* _Work task_
Set down again exactly the lines of the listing below that fall between the line holding "2017 Git.Training" and the line holding "##Word Count.", inclusive.

== Supplied material

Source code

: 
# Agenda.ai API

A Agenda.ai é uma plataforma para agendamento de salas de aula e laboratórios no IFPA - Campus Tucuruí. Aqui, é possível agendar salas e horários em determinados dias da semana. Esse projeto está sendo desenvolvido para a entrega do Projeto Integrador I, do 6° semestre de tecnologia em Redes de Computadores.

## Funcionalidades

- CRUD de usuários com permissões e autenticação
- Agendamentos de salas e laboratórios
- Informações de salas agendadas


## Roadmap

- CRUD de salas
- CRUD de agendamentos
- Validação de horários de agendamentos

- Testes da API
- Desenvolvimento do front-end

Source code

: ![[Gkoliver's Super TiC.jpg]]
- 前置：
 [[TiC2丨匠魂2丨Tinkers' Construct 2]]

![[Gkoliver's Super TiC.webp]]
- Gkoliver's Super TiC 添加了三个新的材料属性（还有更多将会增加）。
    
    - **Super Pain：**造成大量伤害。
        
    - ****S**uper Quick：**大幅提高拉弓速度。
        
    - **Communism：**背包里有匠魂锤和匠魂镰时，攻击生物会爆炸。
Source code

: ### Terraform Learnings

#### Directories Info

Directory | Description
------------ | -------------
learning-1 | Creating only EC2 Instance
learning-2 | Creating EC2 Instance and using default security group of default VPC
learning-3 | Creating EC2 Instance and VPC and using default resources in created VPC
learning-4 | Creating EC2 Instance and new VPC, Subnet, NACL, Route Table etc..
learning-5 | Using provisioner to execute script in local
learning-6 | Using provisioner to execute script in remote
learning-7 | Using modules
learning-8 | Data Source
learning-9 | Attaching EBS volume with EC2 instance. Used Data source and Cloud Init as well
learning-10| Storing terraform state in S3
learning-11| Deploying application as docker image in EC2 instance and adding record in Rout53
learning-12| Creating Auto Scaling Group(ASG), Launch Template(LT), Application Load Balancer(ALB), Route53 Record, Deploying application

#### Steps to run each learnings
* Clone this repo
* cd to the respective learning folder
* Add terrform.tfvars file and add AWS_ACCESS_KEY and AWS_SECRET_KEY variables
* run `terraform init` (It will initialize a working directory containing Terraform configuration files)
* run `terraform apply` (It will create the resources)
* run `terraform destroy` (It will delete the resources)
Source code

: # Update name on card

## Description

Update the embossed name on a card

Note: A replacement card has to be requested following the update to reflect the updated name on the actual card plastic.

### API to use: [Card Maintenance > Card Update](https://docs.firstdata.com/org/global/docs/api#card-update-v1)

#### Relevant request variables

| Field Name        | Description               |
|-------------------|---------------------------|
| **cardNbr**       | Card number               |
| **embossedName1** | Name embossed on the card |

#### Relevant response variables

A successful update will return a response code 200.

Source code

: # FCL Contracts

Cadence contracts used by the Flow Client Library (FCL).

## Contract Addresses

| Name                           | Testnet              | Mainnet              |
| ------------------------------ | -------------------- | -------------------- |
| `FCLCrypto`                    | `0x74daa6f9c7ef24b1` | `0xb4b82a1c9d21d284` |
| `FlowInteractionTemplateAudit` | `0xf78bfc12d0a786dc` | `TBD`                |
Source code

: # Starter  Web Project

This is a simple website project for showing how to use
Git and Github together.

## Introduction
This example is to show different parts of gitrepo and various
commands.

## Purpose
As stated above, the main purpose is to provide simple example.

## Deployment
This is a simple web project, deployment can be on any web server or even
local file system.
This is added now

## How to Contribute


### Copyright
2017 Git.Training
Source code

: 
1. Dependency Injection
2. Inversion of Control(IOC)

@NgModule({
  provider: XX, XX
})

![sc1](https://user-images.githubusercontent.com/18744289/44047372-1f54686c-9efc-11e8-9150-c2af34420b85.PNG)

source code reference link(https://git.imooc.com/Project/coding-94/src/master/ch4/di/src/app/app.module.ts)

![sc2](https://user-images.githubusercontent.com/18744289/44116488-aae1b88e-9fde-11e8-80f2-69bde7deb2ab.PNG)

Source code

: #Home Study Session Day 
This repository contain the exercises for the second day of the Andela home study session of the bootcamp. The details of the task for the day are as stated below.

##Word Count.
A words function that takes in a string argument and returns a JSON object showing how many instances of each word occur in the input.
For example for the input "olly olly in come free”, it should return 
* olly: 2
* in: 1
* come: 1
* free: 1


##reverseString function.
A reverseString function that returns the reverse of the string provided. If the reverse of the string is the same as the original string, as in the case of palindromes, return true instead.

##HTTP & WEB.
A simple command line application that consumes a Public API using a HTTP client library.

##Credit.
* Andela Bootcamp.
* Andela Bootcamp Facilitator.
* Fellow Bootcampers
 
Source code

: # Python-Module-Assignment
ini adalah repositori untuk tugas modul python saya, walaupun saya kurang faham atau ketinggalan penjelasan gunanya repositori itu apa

====

* _Task solution_
2017 Git.Training
Source code

: 
1. Dependency Injection
2. Inversion of Control(IOC)

@NgModule({
  provider: XX, XX
})

![sc1](https://user-images.githubusercontent.com/18744289/44047372-1f54686c-9efc-11e8-9150-c2af34420b85.PNG)

source code reference link(https://git.imooc.com/Project/coding-94/src/master/ch4/di/src/app/app.module.ts)

![sc2](https://user-images.githubusercontent.com/18744289/44116488-aae1b88e-9fde-11e8-80f2-69bde7deb2ab.PNG)

Source code

: #Home Study Session Day 
This repository contain the exercises for the second day of the Andela home study session of the bootcamp. The details of the task for the day are as stated below.

##Word Count.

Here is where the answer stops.